Created 10-11-2018 09:32 PM
I understand a PARTITIONED table with CLUSTERED BY clause will create groups of data files inside each partition but what if the table is created with just CLUSTERED BY into BUCKETS clause ? isnt it the same as a partitioned table since it will group the files together based on the clustered column ?
Created 10-13-2018 04:40 AM
Assume below sample data
name,age,dept
'naresh',25,'IT'
'sami',24,'ECE'
Creating a table with partitioned by(name) clustered by(age,dept) into 1 bucket, 2 partition folders inside table path
<table_path>/name=naresh/000000_0
<table_path>/name=sami/000000_0
Whereas incase of clustered by(name,age,dept) into 1 bucket, hashcode(name,age,dept) % Number of buckets
Clustered by scatters the data within buckets based on hashcode, whereas incase of partition by, u will have explicit folder per unique value of a column which gives better performance if filters applied on partition column.
If my response helped your query, accept the answer. It might help others in the community.
Created 10-12-2018 01:36 PM
can anyone address this question ?
Created 10-13-2018 04:40 AM
Assume below sample data
name,age,dept
'naresh',25,'IT'
'sami',24,'ECE'
Creating a table with partitioned by(name) clustered by(age,dept) into 1 bucket, 2 partition folders inside table path
<table_path>/name=naresh/000000_0
<table_path>/name=sami/000000_0
Whereas incase of clustered by(name,age,dept) into 1 bucket, hashcode(name,age,dept) % Number of buckets
Clustered by scatters the data within buckets based on hashcode, whereas incase of partition by, u will have explicit folder per unique value of a column which gives better performance if filters applied on partition column.
If my response helped your query, accept the answer. It might help others in the community.

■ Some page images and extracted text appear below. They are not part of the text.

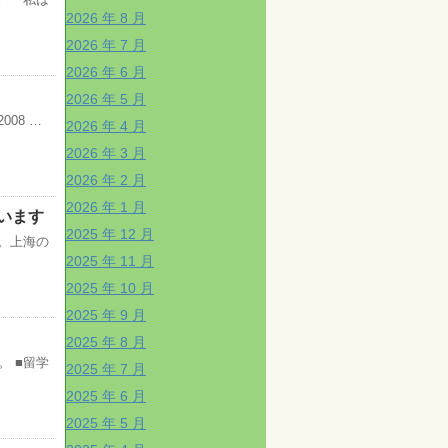
2026 年 8 月
2026 年 7 月
2026 年 6 月
2026 年 5 月
08 …
2026 年 4 月
2026 年 3 月
2026 年 2 月
2026 年 1 月
います
2025 年 12 月
日。上海の
2025 年 11 月
2025 年 10 月
2025 年 9 月
2025 年 8 月
。 ■留学
2025 年 7 月
2025 年 6 月
2025 年 5 月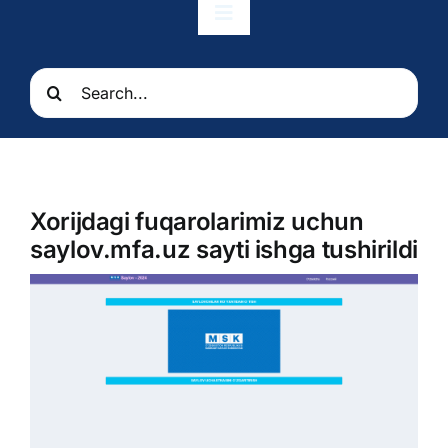
Toggle
Navigation
Bosh sahifa
Search
for:
Munosabatlar
Elchixona
Xorijdagi fuqarolarimiz uchun
saylov.mfa.uz sayti ishga tushirildi
Konsullik xizmatlari
O’zbekiston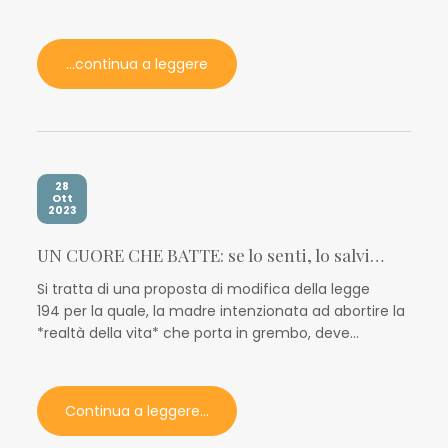
...continua a leggere
28
Ott
2023
UN CUORE CHE BATTE: ​​​​​​​se lo senti, lo salvi…
Si tratta di una proposta di modifica della legge
194 per la quale, la madre intenzionata ad abortire la
*realtà della vita* che porta in grembo, deve...
Continua a leggere...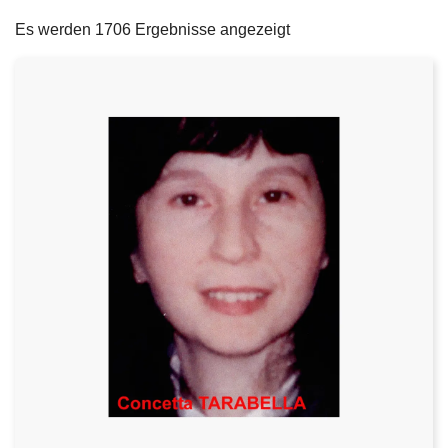
filters
e
Es werden 1706 Ergebnisse angezeigt
i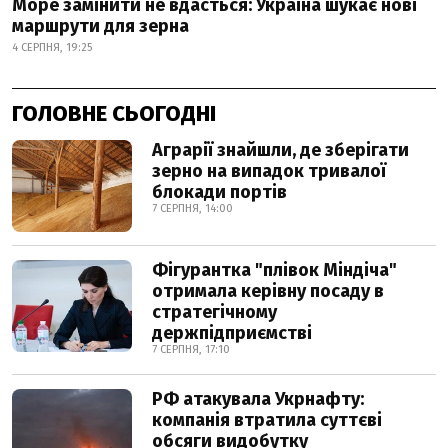
Море замінити не вдасться: Україна шукає нові
маршрути для зерна
4 СЕРПНЯ, 19:25
ГОЛОВНЕ СЬОГОДНІ
Аграрії знайшли, де зберігати
зерно на випадок тривалої
блокади портів
7 СЕРПНЯ, 14:00
Фігурантка "плівок Міндіча"
отримала керівну посаду в
стратегічному
держпідприємстві
7 СЕРПНЯ, 17:10
РФ атакувала Укрнафту:
компанія втратила суттєві
обсяги видобутку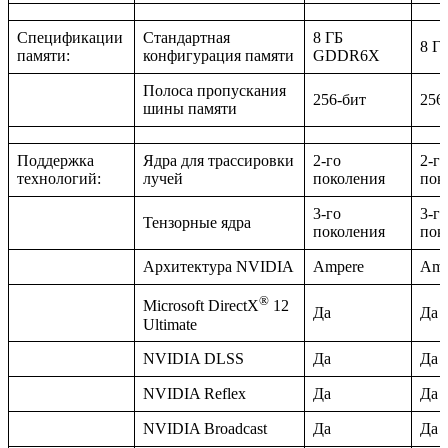
Спецификации
Стандартная
8 ГБ
8 Г
памяти:
конфигурация памяти
GDDR6X
Полоса пропускания
256-бит
256
шины памяти
Поддержка
Ядра для трассировки
2-го
2-го
технологий:
лучей
поколения
пок
3-го
3-го
Тензорные ядра
поколения
пок
Архитектура NVIDIA
Ampere
Amp
®
Microsoft DirectX
12
Да
Да
Ultimate
NVIDIA DLSS
Да
Да
NVIDIA Reflex
Да
Да
NVIDIA Broadcast
Да
Да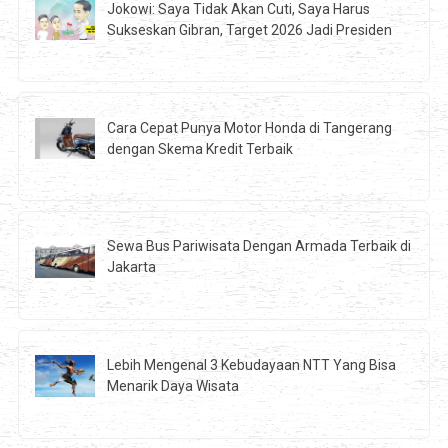
Jokowi: Saya Tidak Akan Cuti, Saya Harus
Sukseskan Gibran, Target 2026 Jadi Presiden
Cara Cepat Punya Motor Honda di Tangerang
dengan Skema Kredit Terbaik
Sewa Bus Pariwisata Dengan Armada Terbaik di
Jakarta
Lebih Mengenal 3 Kebudayaan NTT Yang Bisa
Menarik Daya Wisata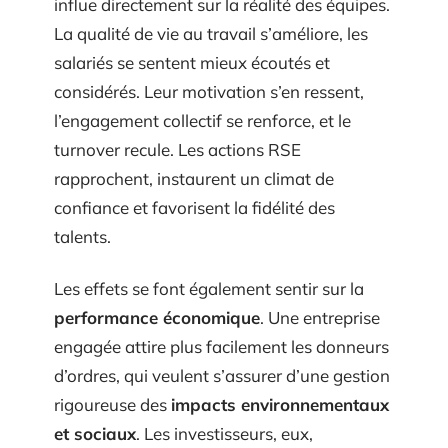
influe directement sur la réalité des équipes.
La qualité de vie au travail s’améliore, les
salariés se sentent mieux écoutés et
considérés. Leur motivation s’en ressent,
l’engagement collectif se renforce, et le
turnover recule. Les actions RSE
rapprochent, instaurent un climat de
confiance et favorisent la fidélité des
talents.
Les effets se font également sentir sur la
performance économique
. Une entreprise
engagée attire plus facilement les donneurs
d’ordres, qui veulent s’assurer d’une gestion
rigoureuse des
impacts environnementaux
et sociaux
. Les investisseurs, eux,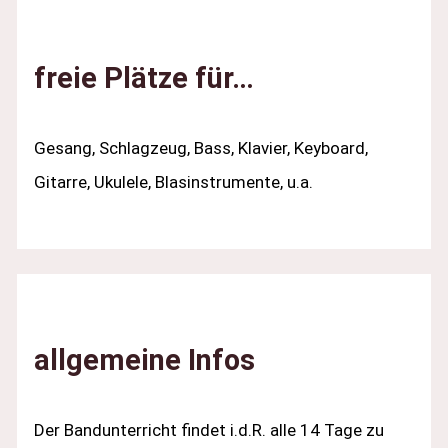
freie Plätze für…
Gesang, Schlagzeug, Bass, Klavier, Keyboard,
Gitarre, Ukulele, Blasinstrumente, u.a.
allgemeine Infos
Der Bandunterricht findet i.d.R. alle 14 Tage zu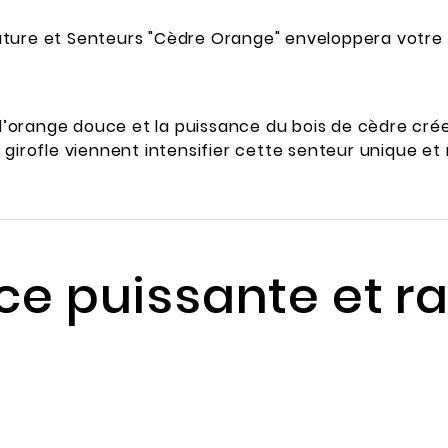
ture et Senteurs "Cèdre Orange" enveloppera votre 
e l’orange douce et la puissance du bois de cèdre cr
 girofle viennent intensifier cette senteur unique et
ce puissante et ra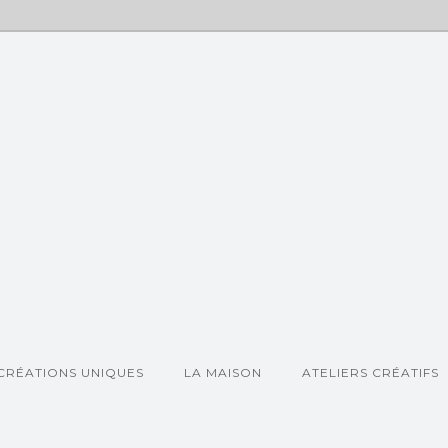
CRÉATIONS UNIQUES
LA MAISON
ATELIERS CRÉATIFS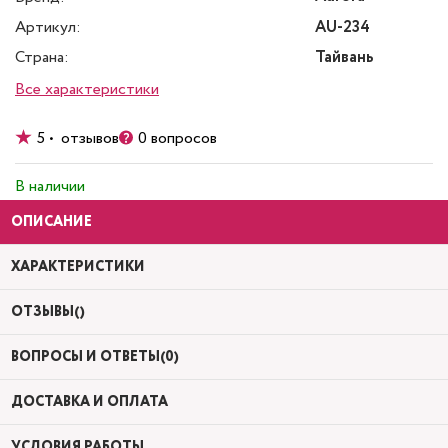
Артикул:
AU-234
Страна:
Тайвань
Все характеристики
5 • отзывов
0 вопросов
В наличии
ОПИСАНИЕ
ХАРАКТЕРИСТИКИ
ОТЗЫВЫ()
ВОПРОСЫ И ОТВЕТЫ(0)
ДОСТАВКА И ОПЛАТА
УСЛОВИЯ РАБОТЫ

Created 10-14-2018 03:06 AM
like partitioning we can give filters in the query . what about clustering ? how can the query benefit from it ?
Created 10-15-2018 06:26 AM
Bucketed tables allows much more efficient sampling than non-bucketed tables. With sampling, we can try out queries on a section of data for testing and debugging purpose when the original data sets are very huge. False positive is possible on clustered by columns, whereas applying filters on partition column is better in pruning the exact files.
Bucketing tables also helps in map-join, assuming the data is equally distributed. As it eliminates the cost of partitioning the data while joining.
Bucketing is useful with high cardinality columns, as it reduces number of small files & clusters them within specified buckets.
Earlier to HIVE-11525, bucketing wasn't able to filter files if multiple columns are clustered by.